#### BRIEF
Print the records below word for word, starting at the line that contains "7.50 to 9.00" and ending at the line that contains "Is it true that Infirmier", with both of those lines included.

--- RECORD EXTRACTS Enclosed Below ---

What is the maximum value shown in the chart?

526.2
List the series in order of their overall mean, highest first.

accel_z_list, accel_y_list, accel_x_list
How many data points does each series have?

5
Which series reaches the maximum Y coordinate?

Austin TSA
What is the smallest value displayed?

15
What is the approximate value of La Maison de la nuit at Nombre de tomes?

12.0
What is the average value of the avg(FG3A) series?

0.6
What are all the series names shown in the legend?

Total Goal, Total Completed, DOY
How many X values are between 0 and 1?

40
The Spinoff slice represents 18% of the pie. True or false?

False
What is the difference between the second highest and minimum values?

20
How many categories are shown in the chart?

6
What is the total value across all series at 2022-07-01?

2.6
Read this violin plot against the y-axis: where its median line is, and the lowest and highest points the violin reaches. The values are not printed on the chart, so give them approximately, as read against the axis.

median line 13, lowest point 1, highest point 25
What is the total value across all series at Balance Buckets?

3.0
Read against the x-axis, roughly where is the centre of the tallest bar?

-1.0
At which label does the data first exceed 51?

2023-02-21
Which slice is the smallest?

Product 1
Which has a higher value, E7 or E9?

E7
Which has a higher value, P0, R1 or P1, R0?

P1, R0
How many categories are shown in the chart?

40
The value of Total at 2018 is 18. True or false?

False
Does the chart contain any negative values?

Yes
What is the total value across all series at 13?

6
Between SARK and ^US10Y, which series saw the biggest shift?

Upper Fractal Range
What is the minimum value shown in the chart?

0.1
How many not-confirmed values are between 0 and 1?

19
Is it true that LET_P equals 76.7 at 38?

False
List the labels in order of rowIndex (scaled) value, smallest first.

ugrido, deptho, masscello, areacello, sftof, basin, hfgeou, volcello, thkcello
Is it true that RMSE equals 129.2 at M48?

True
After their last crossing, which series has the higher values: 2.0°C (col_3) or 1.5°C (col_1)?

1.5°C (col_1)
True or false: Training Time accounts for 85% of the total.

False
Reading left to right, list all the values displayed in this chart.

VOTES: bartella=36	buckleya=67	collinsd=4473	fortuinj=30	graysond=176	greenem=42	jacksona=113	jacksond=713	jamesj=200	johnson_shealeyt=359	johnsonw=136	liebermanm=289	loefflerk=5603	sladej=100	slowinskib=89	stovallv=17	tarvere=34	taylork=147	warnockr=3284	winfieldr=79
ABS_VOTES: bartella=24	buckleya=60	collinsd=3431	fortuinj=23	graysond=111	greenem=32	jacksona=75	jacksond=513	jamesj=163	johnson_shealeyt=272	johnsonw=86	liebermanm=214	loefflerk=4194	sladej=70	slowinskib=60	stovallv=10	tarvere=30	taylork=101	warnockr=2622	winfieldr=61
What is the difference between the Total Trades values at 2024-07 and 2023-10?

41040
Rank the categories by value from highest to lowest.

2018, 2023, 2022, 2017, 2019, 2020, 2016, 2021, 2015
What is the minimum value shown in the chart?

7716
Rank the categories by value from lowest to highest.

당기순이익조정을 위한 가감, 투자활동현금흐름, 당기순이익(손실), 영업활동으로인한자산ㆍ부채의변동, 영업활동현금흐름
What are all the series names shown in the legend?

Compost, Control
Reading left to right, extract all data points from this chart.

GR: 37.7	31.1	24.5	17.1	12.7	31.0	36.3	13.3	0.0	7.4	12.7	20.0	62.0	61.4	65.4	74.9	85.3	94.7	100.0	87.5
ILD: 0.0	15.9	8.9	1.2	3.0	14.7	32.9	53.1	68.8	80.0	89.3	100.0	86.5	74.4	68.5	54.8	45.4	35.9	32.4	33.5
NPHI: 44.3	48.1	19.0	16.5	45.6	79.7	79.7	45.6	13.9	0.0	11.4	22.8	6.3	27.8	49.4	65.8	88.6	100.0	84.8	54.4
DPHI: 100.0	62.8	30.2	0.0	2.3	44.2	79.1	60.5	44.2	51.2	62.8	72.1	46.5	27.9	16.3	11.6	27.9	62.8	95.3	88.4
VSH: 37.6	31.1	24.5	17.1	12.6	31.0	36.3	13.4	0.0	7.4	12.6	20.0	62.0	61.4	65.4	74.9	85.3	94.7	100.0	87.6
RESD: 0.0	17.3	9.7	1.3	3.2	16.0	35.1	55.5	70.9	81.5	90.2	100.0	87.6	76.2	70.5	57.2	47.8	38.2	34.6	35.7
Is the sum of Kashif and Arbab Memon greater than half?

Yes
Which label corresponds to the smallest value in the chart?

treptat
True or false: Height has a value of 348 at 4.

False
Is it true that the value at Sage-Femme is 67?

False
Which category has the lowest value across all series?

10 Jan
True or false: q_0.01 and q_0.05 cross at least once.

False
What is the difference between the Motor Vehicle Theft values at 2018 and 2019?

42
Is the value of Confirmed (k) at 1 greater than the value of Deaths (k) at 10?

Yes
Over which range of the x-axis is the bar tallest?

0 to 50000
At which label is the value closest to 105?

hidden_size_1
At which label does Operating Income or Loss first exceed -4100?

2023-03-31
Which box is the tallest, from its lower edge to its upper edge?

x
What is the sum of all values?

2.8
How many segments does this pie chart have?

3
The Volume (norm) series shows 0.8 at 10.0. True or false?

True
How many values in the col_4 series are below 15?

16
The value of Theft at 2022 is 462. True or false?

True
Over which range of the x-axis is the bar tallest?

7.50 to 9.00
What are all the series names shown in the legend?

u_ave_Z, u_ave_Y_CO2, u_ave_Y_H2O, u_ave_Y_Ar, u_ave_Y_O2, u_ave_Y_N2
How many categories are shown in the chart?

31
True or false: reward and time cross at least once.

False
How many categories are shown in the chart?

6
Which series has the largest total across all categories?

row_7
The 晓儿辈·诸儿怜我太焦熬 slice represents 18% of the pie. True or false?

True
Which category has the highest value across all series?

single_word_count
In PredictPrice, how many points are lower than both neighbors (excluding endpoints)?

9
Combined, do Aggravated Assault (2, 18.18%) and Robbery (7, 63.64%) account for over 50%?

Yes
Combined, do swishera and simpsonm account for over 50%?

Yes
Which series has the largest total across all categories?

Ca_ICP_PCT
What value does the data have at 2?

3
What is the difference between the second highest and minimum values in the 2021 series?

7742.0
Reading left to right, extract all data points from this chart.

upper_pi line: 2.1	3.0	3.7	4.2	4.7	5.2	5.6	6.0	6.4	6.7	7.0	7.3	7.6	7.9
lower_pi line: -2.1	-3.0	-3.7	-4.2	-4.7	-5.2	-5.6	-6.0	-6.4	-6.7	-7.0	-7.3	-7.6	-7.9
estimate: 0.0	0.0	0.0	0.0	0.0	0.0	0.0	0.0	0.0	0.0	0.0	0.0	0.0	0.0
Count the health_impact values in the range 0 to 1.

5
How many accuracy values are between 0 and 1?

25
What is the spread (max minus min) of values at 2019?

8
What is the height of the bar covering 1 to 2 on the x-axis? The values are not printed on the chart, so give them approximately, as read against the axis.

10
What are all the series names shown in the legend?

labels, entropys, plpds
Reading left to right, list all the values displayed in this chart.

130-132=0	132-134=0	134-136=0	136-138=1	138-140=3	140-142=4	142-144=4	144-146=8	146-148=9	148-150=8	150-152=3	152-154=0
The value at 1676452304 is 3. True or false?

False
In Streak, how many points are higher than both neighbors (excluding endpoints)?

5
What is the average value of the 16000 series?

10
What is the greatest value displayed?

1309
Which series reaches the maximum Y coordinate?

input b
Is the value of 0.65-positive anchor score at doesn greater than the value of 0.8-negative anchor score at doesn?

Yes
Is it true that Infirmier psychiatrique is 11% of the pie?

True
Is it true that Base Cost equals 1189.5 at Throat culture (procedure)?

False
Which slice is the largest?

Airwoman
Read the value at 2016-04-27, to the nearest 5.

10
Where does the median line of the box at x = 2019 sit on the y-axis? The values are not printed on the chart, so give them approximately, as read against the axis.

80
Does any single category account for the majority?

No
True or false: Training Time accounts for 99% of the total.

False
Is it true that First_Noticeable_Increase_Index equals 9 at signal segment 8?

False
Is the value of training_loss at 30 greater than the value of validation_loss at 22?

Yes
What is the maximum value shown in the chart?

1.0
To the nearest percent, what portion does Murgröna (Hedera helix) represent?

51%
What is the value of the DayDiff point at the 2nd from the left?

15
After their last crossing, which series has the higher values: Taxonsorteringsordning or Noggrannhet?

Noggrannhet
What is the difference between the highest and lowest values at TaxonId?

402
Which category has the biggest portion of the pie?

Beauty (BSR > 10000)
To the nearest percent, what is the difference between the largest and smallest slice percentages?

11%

--- End of Enclosed RECORD EXTRACTS ---

#### ANSWER TO THIS EXERCISE
7.50 to 9.00
What are all the series names shown in the legend?

u_ave_Z, u_ave_Y_CO2, u_ave_Y_H2O, u_ave_Y_Ar, u_ave_Y_O2, u_ave_Y_N2
How many categories are shown in the chart?

31
True or false: reward and time cross at least once.

False
How many categories are shown in the chart?

6
Which series has the largest total across all categories?

row_7
The 晓儿辈·诸儿怜我太焦熬 slice represents 18% of the pie. True or false?

True
Which category has the highest value across all series?

single_word_count
In PredictPrice, how many points are lower than both neighbors (excluding endpoints)?

9
Combined, do Aggravated Assault (2, 18.18%) and Robbery (7, 63.64%) account for over 50%?

Yes
Combined, do swishera and simpsonm account for over 50%?

Yes
Which series has the largest total across all categories?

Ca_ICP_PCT
What value does the data have at 2?

3
What is the difference between the second highest and minimum values in the 2021 series?

7742.0
Reading left to right, extract all data points from this chart.

upper_pi line: 2.1	3.0	3.7	4.2	4.7	5.2	5.6	6.0	6.4	6.7	7.0	7.3	7.6	7.9
lower_pi line: -2.1	-3.0	-3.7	-4.2	-4.7	-5.2	-5.6	-6.0	-6.4	-6.7	-7.0	-7.3	-7.6	-7.9
estimate: 0.0	0.0	0.0	0.0	0.0	0.0	0.0	0.0	0.0	0.0	0.0	0.0	0.0	0.0
Count the health_impact values in the range 0 to 1.

5
How many accuracy values are between 0 and 1?

25
What is the spread (max minus min) of values at 2019?

8
What is the height of the bar covering 1 to 2 on the x-axis? The values are not printed on the chart, so give them approximately, as read against the axis.

10
What are all the series names shown in the legend?

labels, entropys, plpds
Reading left to right, list all the values displayed in this chart.

130-132=0	132-134=0	134-136=0	136-138=1	138-140=3	140-142=4	142-144=4	144-146=8	146-148=9	148-150=8	150-152=3	152-154=0
The value at 1676452304 is 3. True or false?

False
In Streak, how many points are higher than both neighbors (excluding endpoints)?

5
What is the average value of the 16000 series?

10
What is the greatest value displayed?

1309
Which series reaches the maximum Y coordinate?

input b
Is the value of 0.65-positive anchor score at doesn greater than the value of 0.8-negative anchor score at doesn?

Yes
Is it true that Infirmier psychiatrique is 11% of the pie?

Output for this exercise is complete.